Data provided ▸
•••••

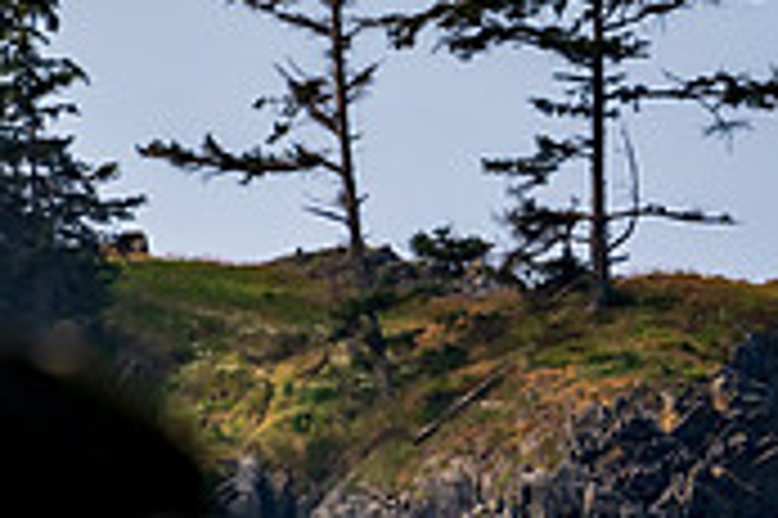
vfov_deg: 0.7
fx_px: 45124
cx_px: 986
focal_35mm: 2090
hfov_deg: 1.0
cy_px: 208
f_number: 7.1
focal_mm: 500
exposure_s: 1/2500
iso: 450
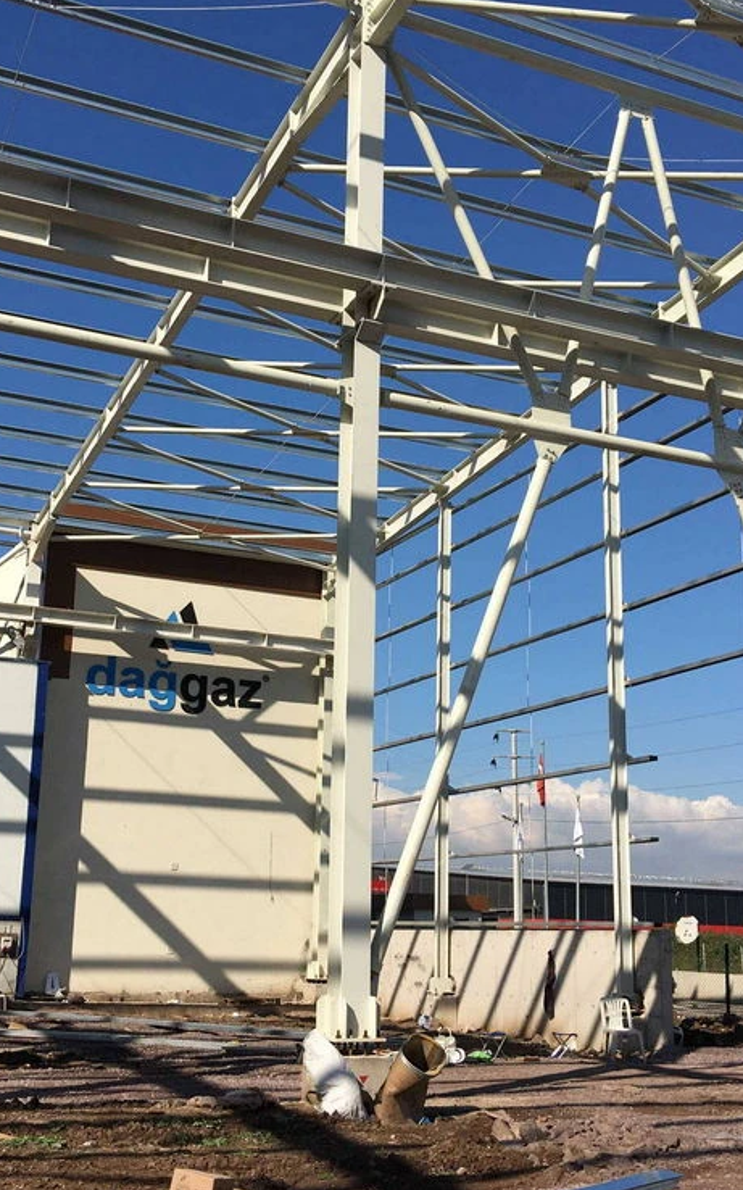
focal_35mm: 42
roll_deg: -1.6
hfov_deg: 30.5
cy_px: 606
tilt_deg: +14.9
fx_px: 1361
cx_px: 350
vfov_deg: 47.2
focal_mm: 4.15
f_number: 2.2
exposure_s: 1/2404
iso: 25
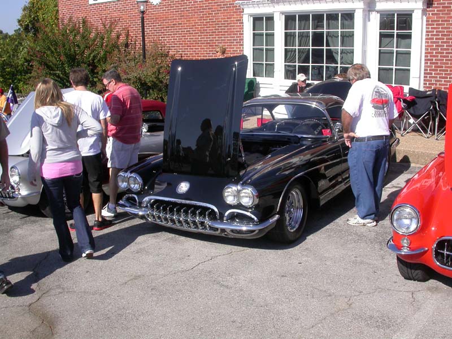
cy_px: 170
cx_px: 226
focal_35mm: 38
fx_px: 496
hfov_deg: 49.0
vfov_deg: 37.7
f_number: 7.5
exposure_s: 1/292
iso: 100
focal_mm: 7.85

•••••

Problem to work on ▸ With all pictures excluded, output exactly the lines from the one containing "fx_px: 1361" through the final line of the entries, inclusive.

Output ▸
fx_px: 1361
cx_px: 350
vfov_deg: 47.2
focal_mm: 4.15
f_number: 2.2
exposure_s: 1/2404
iso: 25
cy_px: 170
cx_px: 226
focal_35mm: 38
fx_px: 496
hfov_deg: 49.0
vfov_deg: 37.7
f_number: 7.5
exposure_s: 1/292
iso: 100
focal_mm: 7.85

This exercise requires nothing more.